Work instructions >> Transcribe all of the data exactly. Omit the pictures.

Data segment >>
+ + + +

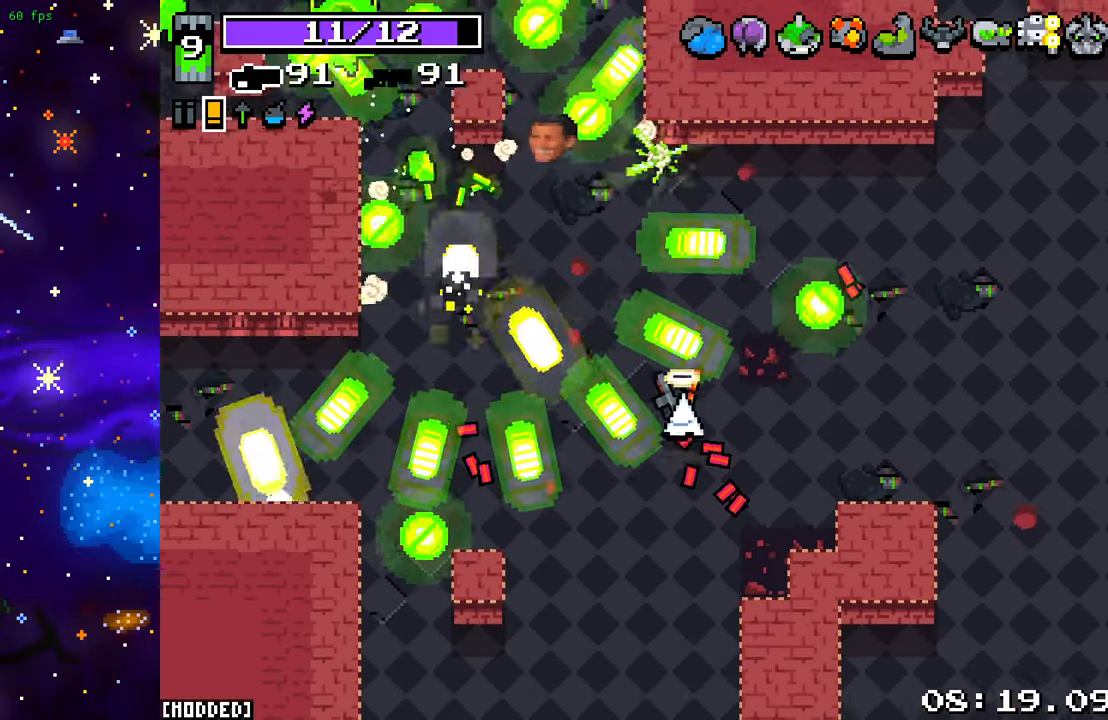
{"buttons": [], "left_stick": "left", "right_stick": "up-left", "events": [[500, "left_stick", "left"]]}
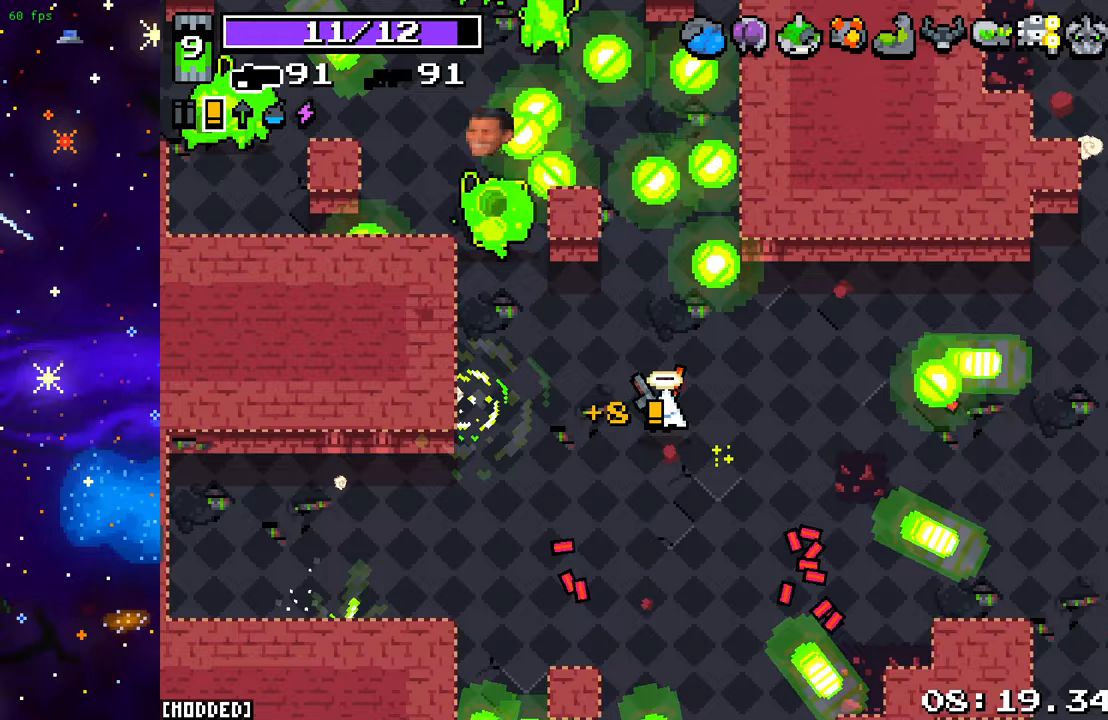
{"buttons": [], "left_stick": "up-left", "right_stick": "up", "events": [[333, "right_stick", "up"], [483, "left_stick", "up-left"]]}
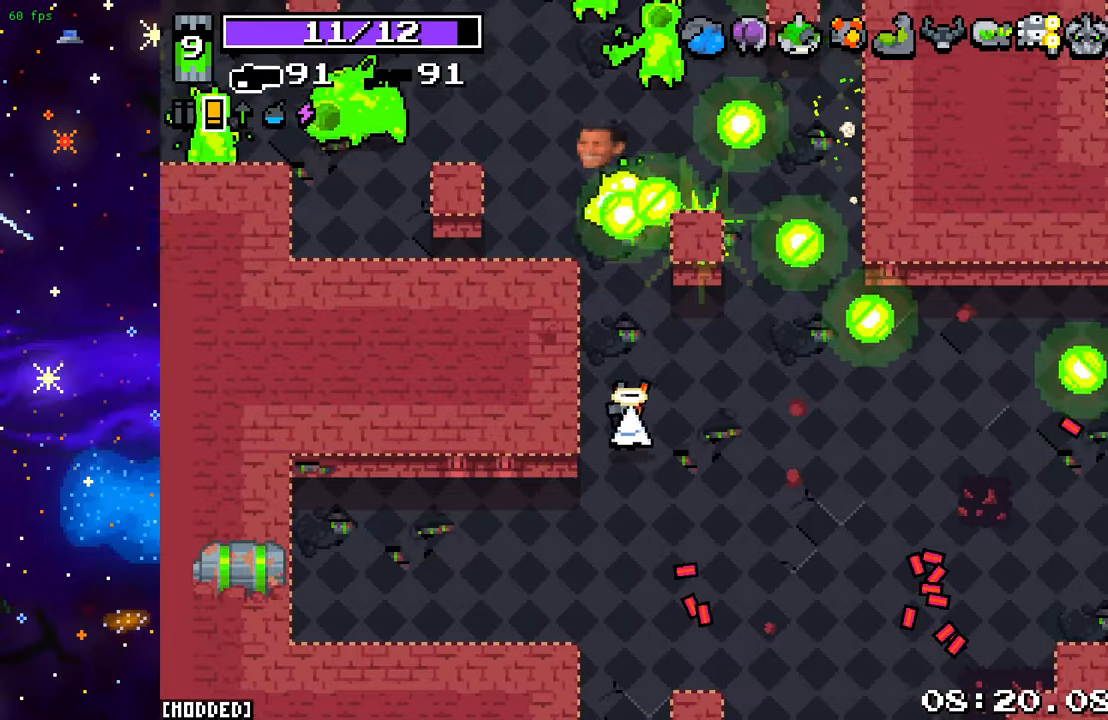
{"buttons": [], "left_stick": "right", "right_stick": "up", "events": [[17, "L2", "down"], [150, "L2", "up"], [217, "left_stick", "down"], [367, "left_stick", "right"]]}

+ + + +

Response >>
{"buttons": [], "left_stick": "left", "right_stick": "up-left", "events": [[500, "left_stick", "left"]]}
{"buttons": [], "left_stick": "up-left", "right_stick": "up", "events": [[333, "right_stick", "up"], [483, "left_stick", "up-left"]]}
{"buttons": [], "left_stick": "right", "right_stick": "up", "events": [[17, "L2", "down"], [150, "L2", "up"], [217, "left_stick", "down"], [367, "left_stick", "right"]]}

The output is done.